Excerpted passage -
____________
I want to do some testing on my SD Card and need a large txt file with Data to do this.
Is there a way to create a .txt file (>1GB) with Data which fills the whole file?? I tried using fsutil and echo in cmd. While fsutil creates a large file without Data, i can use echo to put Data in, but I want something which fills the complete file with Data and not just one line. Maybe there is a loop command to fill a file? Or is their another way to realize this in short time?
What do you want inside your file? The same line repeated over and over? The same letter? Random stuff? Does it need to be valid ASCII? Can it be binary nonsense? Can it be all zeros?
Remember too, that since you presumably have the Arduino IDE installed, you have gcc and again, I assume that you know how to program in C++, so you can write a ~fifteen line program to generate a suitable file.
I don't know if you can still do it, but under MSDOS, you can copy a file to itself and double the size. Do that a few times and the file will be HUGE!
Paul
you are right, i was not being specific about my idea, sorrsy.
Im going to do a 2 weeks test run with an Arduino UNO. I am using a Data logger with SD slot.
____________
Extracted records -
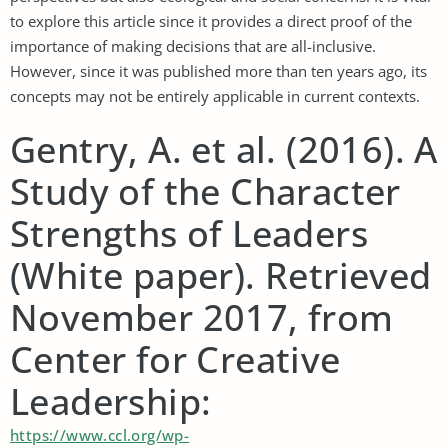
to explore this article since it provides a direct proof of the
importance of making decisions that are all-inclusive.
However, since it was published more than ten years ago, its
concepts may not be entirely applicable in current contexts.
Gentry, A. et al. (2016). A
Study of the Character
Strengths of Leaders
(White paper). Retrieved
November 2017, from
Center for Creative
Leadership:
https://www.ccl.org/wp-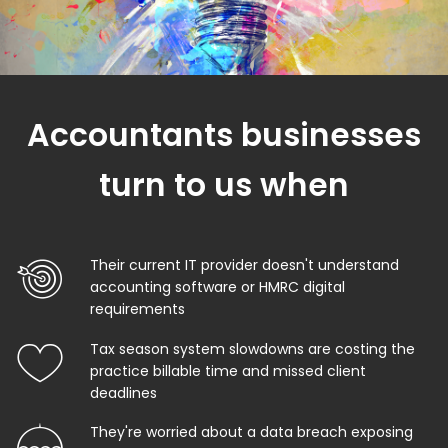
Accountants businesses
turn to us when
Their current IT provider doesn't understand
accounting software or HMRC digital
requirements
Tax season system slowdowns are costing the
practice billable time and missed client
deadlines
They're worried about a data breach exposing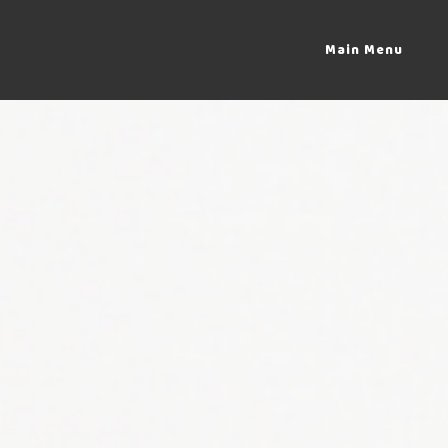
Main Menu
____________
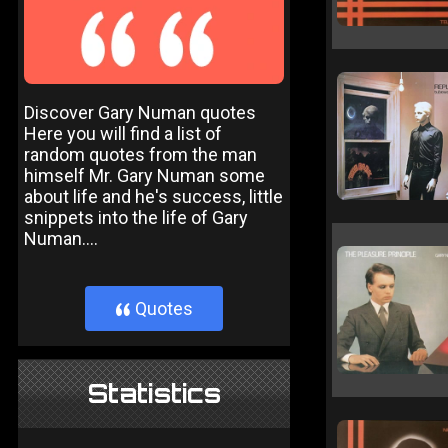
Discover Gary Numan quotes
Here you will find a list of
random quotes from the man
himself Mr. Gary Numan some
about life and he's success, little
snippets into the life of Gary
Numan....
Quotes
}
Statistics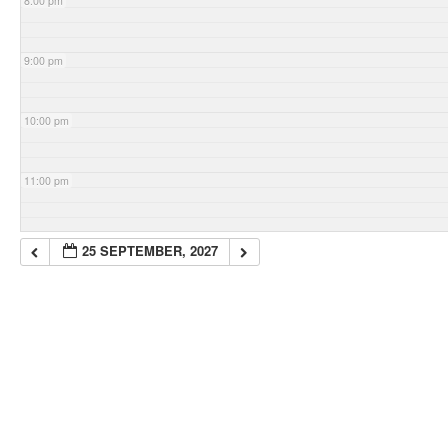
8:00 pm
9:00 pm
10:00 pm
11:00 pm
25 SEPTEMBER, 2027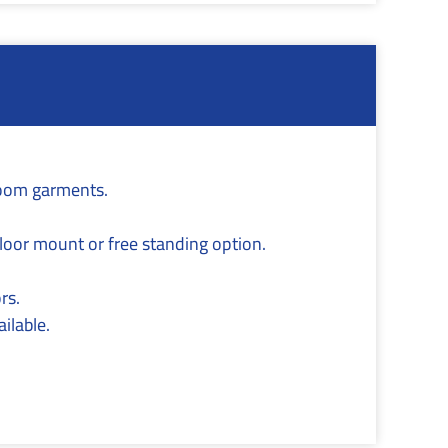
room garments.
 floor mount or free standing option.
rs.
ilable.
____________
Check your understanding -
1. In the forum thread about creating a large text file, which board will be used for the planned two-week test run?
2. Write a continuation of the forum thread about creating a large text file, beginning right after its final sentence.
The rows above come from a separate source and are unrelated to the text.

Answers below -
1. An Arduino UNO.

2.
My plan is to check the SD card for errors (my goal is to find bit flips). Thats why i was asking for a large .txt file (which can be filled with anything, just to have a setup to check for errors). In the 2 weeks i will check the.txt file repeatedly in 512-Byte blocks and use CRCs for every block. I will log few events (test correct, test corrupt...) to internal EEPROM.
So do you think renaming a film to .txt will do that?
Thanks a lot for your attention
Since you are only interested in reading raw bytes, any binary data will do, including a film renamed as .txt, but this is a weird approach. Why a film? Why the .txt extension if the file is not a text file? What's wrong about the solution from #3? If you prefer a file filled with random bytes, try:
I'm pretty sure dd should work from cygwin for a task like that. I can't believe Win users are stuck with renaming a film just to make some big raw data file. The mention of fsutil also suggests that the OP is at least somewhat familiar with a CLI, so why shy away from cygwin, after all?
Your suggestion from post #4 is also perfectly sound. Downloading a film, on the other hand...
not willing to start a long discussion about this but the original question was
Is there a way to create a .txt file (>1GB) with Data which fills the whole file??
renaming a large file as .txt seems to fit the bill very simply. I don't see the issue with that.
of course you can do more complicated stuff with the command line and ensure proper distribution of the randomness of the data in the file etc... but that was not the ask. over engineered answer?
PS: OP has also clarified the real intent "my goal is to find bit flips", may be that's more interesting
Possibly. At least, the OP now has more tools to pick form.
With a file completely filled with the same value repeated, however, it is easier to spot when the data is departing from the expected value, so I still prefer a file with repeated A chars (or whatever else): I think it has a practical advantage over the big film.
using only one value (8 identical bits scattered around) may induce a bias in the analysis.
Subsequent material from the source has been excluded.